ASSIGNED TASK:
Before copying, remove every picture, and then repeat all entries below precisely as written.
══════
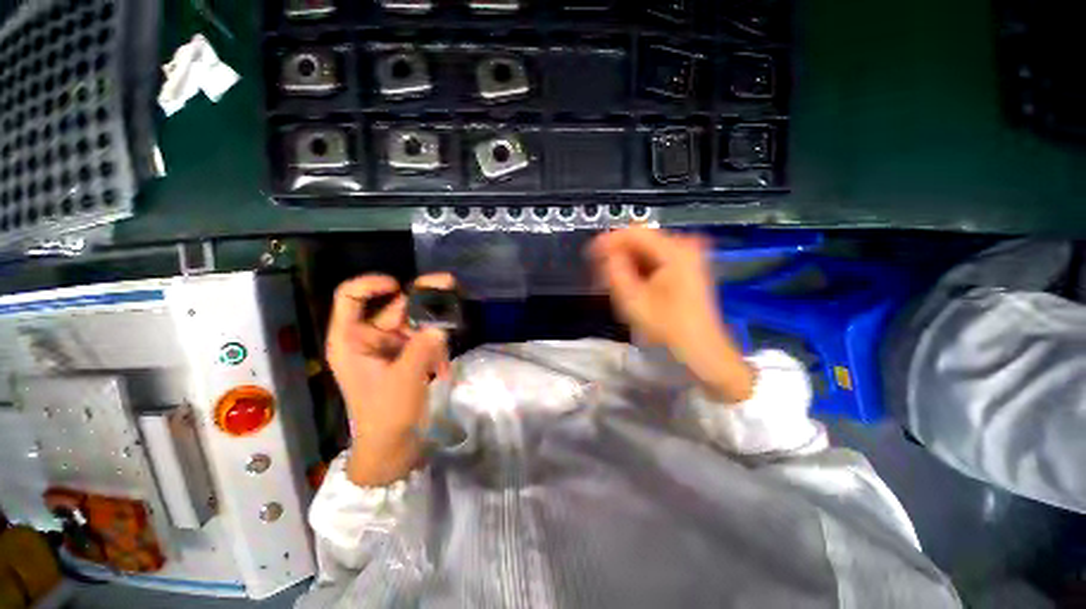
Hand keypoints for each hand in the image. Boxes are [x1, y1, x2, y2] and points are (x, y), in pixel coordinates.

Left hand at [326, 273, 453, 485]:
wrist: (393, 448)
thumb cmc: (387, 415)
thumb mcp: (404, 378)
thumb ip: (423, 347)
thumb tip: (441, 325)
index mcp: (352, 339)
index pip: (351, 297)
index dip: (372, 284)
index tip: (400, 285)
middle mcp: (370, 338)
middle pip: (395, 306)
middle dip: (423, 299)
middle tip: (451, 284)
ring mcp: (391, 346)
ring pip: (416, 322)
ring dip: (435, 330)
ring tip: (445, 352)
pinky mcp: (407, 356)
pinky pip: (425, 339)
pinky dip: (437, 349)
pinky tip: (443, 369)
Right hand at [590, 227, 754, 402]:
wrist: (702, 350)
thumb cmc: (668, 328)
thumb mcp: (633, 301)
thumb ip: (614, 271)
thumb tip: (605, 253)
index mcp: (674, 251)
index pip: (634, 232)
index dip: (609, 241)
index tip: (590, 254)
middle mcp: (684, 246)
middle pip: (640, 240)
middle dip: (618, 254)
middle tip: (600, 273)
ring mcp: (688, 256)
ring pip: (646, 250)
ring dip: (627, 262)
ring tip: (612, 282)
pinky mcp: (687, 267)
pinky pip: (655, 259)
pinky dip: (639, 268)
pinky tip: (629, 284)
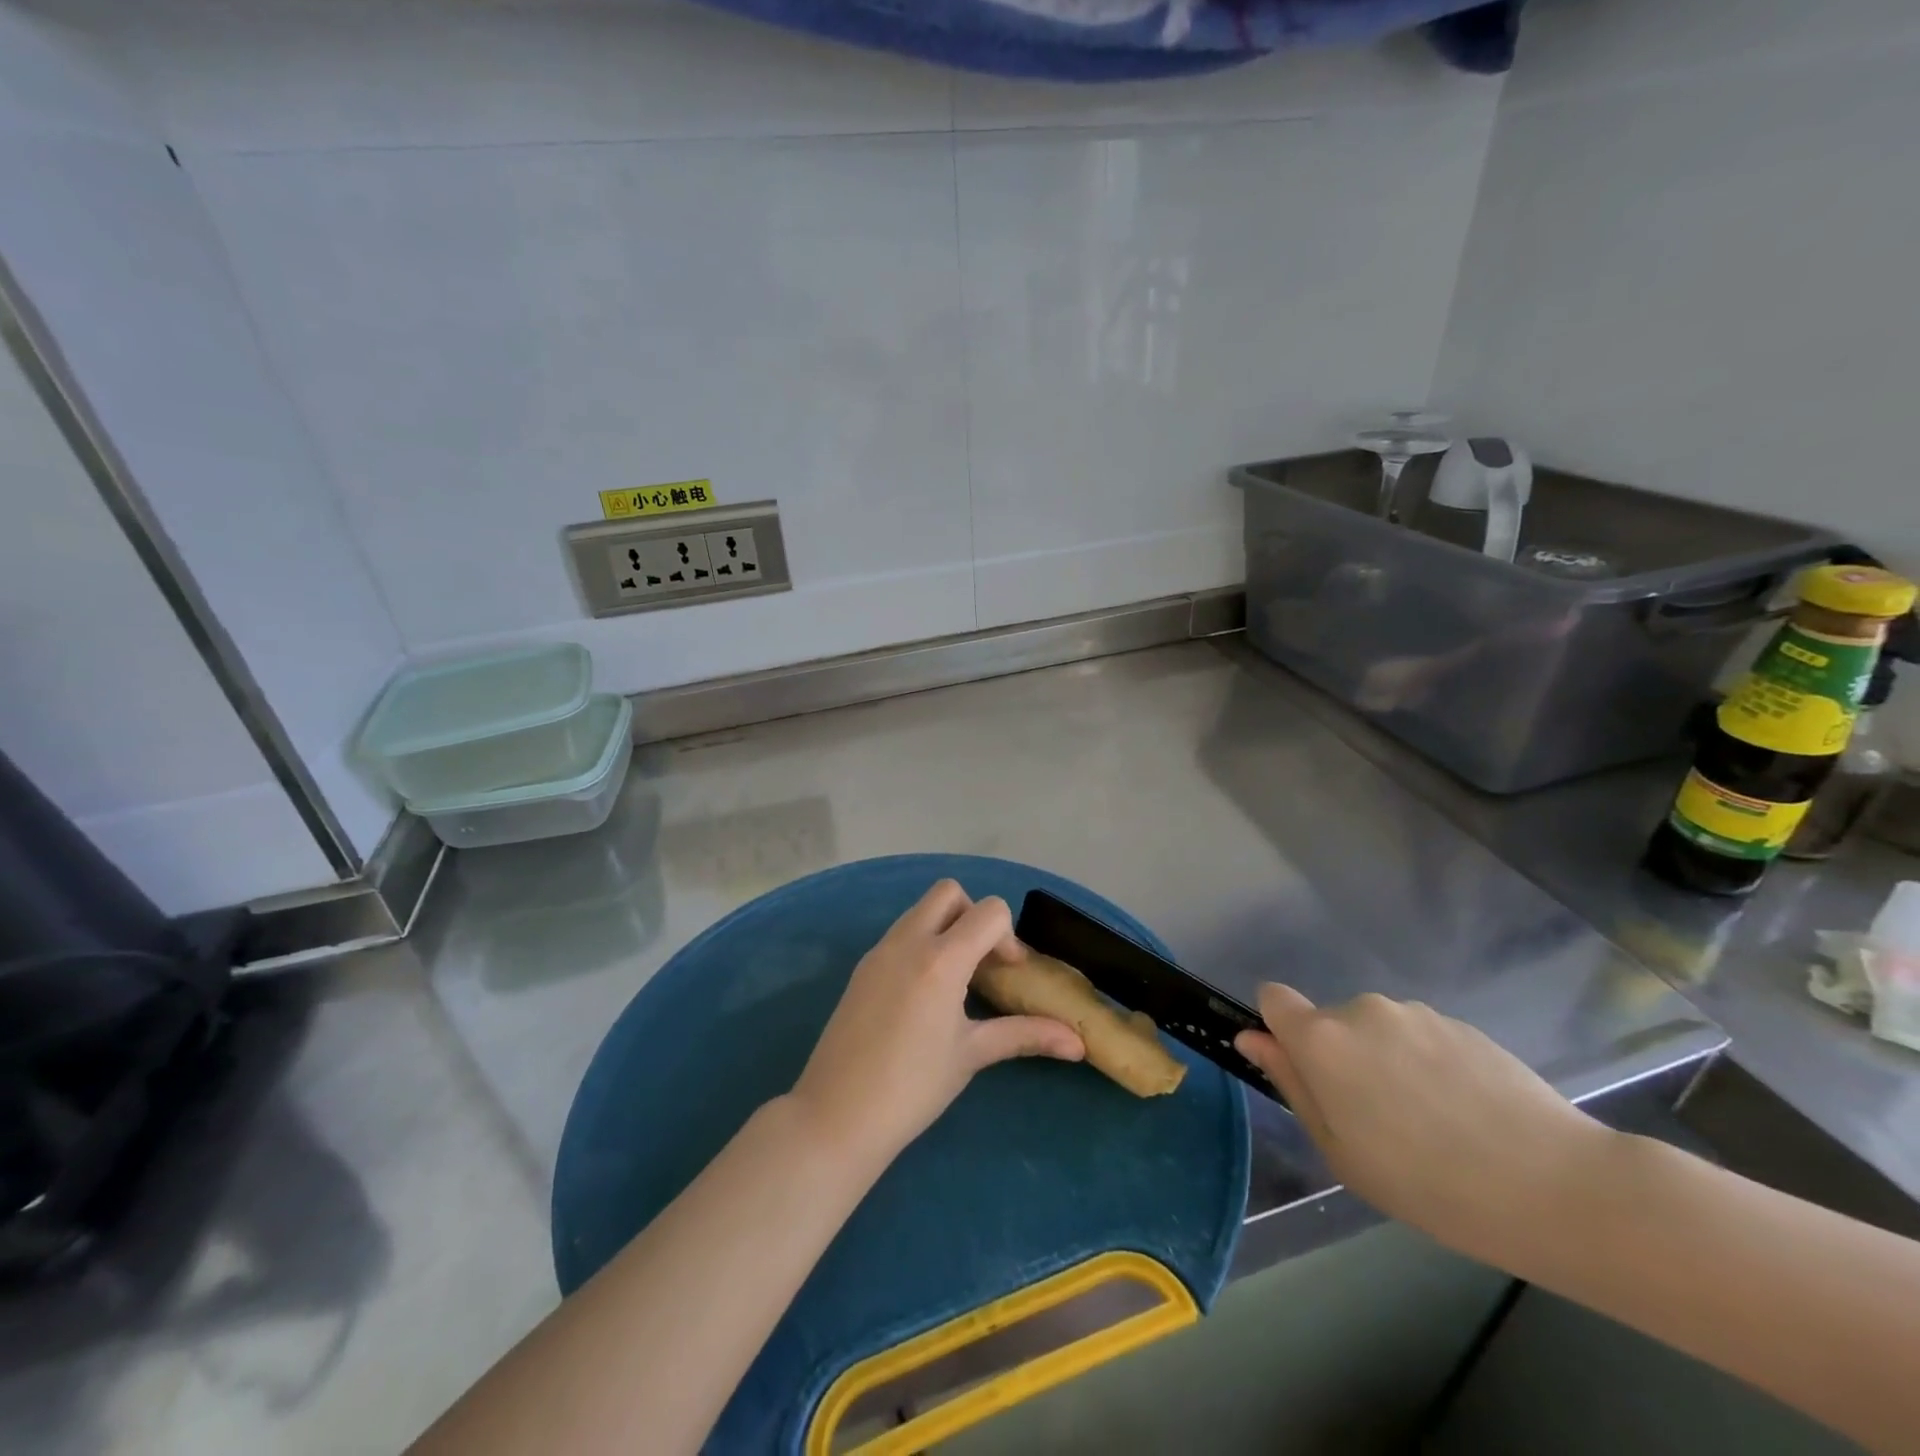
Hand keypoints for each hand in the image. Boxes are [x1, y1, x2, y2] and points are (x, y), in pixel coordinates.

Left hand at [790, 881, 1084, 1170]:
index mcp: (940, 958)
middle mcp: (907, 941)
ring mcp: (879, 952)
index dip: (1008, 936)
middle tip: (982, 963)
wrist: (836, 1115)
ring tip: (956, 982)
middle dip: (973, 916)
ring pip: (920, 911)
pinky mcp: (861, 968)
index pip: (988, 911)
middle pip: (948, 893)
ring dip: (945, 929)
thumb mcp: (972, 1055)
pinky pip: (899, 935)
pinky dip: (921, 945)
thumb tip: (1077, 1043)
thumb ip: (1025, 1035)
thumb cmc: (913, 1086)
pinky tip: (923, 995)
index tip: (1008, 973)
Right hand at [1235, 985, 1613, 1261]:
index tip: (1304, 1073)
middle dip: (1339, 1058)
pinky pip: (1421, 1037)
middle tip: (1376, 1121)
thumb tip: (1252, 1039)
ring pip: (1377, 1031)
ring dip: (1385, 1061)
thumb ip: (1292, 1085)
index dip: (1278, 1029)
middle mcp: (1361, 1009)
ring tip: (1431, 1123)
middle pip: (1329, 1022)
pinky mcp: (1462, 1024)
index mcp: (1322, 1038)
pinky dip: (1428, 1065)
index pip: (1273, 998)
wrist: (1556, 1187)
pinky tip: (1467, 1114)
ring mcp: (1415, 1013)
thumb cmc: (1428, 1184)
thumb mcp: (1341, 1152)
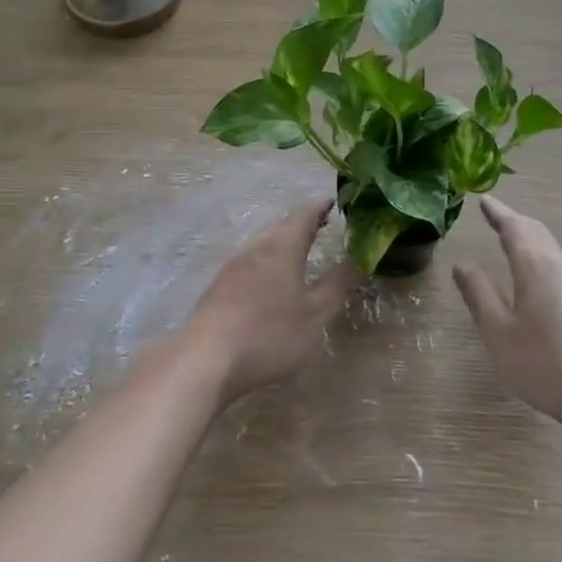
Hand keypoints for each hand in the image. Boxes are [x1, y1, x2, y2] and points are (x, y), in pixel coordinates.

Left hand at [184, 200, 352, 404]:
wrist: (205, 359)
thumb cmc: (268, 333)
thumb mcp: (314, 315)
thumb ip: (336, 285)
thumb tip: (356, 259)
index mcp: (281, 246)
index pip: (304, 214)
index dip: (321, 207)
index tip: (335, 202)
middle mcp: (256, 247)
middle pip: (281, 226)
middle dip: (303, 223)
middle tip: (322, 225)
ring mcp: (233, 266)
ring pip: (263, 242)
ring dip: (283, 241)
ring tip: (300, 250)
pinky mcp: (218, 286)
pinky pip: (250, 261)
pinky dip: (267, 259)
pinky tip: (269, 279)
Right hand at [453, 196, 561, 439]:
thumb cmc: (546, 365)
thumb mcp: (499, 334)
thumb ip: (479, 296)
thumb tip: (462, 264)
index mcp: (536, 268)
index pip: (515, 228)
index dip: (498, 214)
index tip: (484, 201)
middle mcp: (561, 269)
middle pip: (538, 233)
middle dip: (516, 222)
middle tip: (497, 217)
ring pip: (552, 250)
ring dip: (531, 240)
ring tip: (513, 242)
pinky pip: (561, 268)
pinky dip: (542, 258)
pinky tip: (538, 279)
══════
ANSWER SPACE:
Hand keypoints for each hand in the image. Boxes are [x1, y1, x2, y2] and points are (x, y), in pixel coordinates.

Left hand at [326, 273, 453, 485]:
wrist: (393, 448)
thumb cmc: (387, 415)
thumb mcp: (404, 378)
thumb ip: (423, 347)
thumb tip: (441, 325)
index mcp: (352, 339)
index pip: (351, 297)
index dip: (372, 284)
index tip: (400, 285)
middle mcp: (370, 338)
middle pip: (395, 306)
middle dip: (423, 299)
middle tip: (451, 284)
ring mcp: (391, 346)
ring pip: (416, 322)
ring dip: (435, 330)
ring tip: (445, 352)
pinky mcp: (407, 356)
pinky pip: (425, 339)
pinky dip: (437, 349)
pinky tip: (443, 369)
Right hand at [590, 227, 754, 402]:
wrist: (702, 350)
thumb cmc: (668, 328)
thumb mcp: (633, 301)
thumb ip: (614, 271)
thumb tip: (605, 253)
index mcp: (674, 251)
index pip: (634, 232)
index dip: (609, 241)
index tip: (590, 254)
middle mcp: (684, 246)
middle pip: (640, 240)
middle dip: (618, 254)
middle tip: (600, 273)
ring mcp: (688, 256)
ring pip: (646, 250)
ring dip: (627, 262)
ring tip: (612, 282)
pinky mcp: (687, 267)
pinky pip: (655, 259)
pinky dip: (639, 268)
pinky tip: (629, 284)
Hand keypoints for each hand in the image. Boxes are [x1, y1, x2, y2] and points are (x, y), in pixel coordinates.

Left hand at [790, 881, 1084, 1170]:
index mcp: (940, 958)
middle mcp: (907, 941)
ring mcp: (879, 952)
index dip: (1008, 936)
middle tip: (982, 963)
wrist: (836, 1115)
ring tip: (956, 982)
middle dip: (973, 916)
ring pip: (920, 911)
pinky mcp: (861, 968)
index pip: (988, 911)
middle pip: (948, 893)
ring dip: (945, 929)
thumb mcp: (972, 1055)
pinky pip: (899, 935)
pinky dip: (921, 945)
thumb tip: (1077, 1043)
thumb ip: (1025, 1035)
thumb cmc: (913, 1086)
pinky tip: (923, 995)
index tip: (1008, 973)
Right hand at [1235, 985, 1613, 1261]:
index tip: (1304, 1073)
middle dip: (1339, 1058)
pinky pip: (1421, 1037)
middle tip: (1376, 1121)
thumb tip: (1252, 1039)
ring pip: (1377, 1031)
ring dip: (1385, 1061)
thumb ip: (1292, 1085)
index dip: (1278, 1029)
middle mcp: (1361, 1009)
ring tip: (1431, 1123)
middle pip: (1329, 1022)
pinky mcp: (1462, 1024)
index mcp: (1322, 1038)
pinky dip: (1428, 1065)
index pip: (1273, 998)
wrist: (1556, 1187)
pinky tip: (1467, 1114)
ring mcp: (1415, 1013)
thumb cmc: (1428, 1184)
thumb mcp: (1341, 1152)
Hand keypoints for each hand in the image. Boxes are [x1, y1, x2, y2] and points are (x, y), in pixel coordinates.

Left hand at [184, 200, 352, 404]:
wrist: (205, 359)
thumb cmc: (268, 333)
thumb mcp: (314, 315)
thumb ip: (336, 285)
thumb tip: (356, 259)
index mcp: (281, 246)
index pip: (304, 214)
index dip: (321, 207)
index tip: (335, 202)
middle mcp: (256, 247)
middle pip: (281, 226)
middle dip: (303, 223)
middle tip: (322, 225)
ring mcp: (233, 266)
ring pip: (263, 242)
ring dip: (283, 241)
ring tip: (300, 250)
pinky mcp: (218, 286)
pinky pip: (250, 261)
pinky dip: (267, 259)
pinky tip: (269, 279)
Right hand at [453, 196, 561, 439]:
thumb cmc: (546, 365)
thumb mcp: (499, 334)
thumb ip: (479, 296)
thumb tip: (462, 264)
index mcp: (536, 268)
index pip: (515, 228)
index dip: (498, 214)
index tip: (484, 201)
middle mcp: (561, 269)
middle pip: (538, 233)
middle dip: (516, 222)
middle tip: (497, 217)
ring pip: (552, 250)
ring dip: (531, 240)
ring tip: (513, 242)
pinky pip: (561, 268)
pinky dip: (542, 258)
pinky tip: (538, 279)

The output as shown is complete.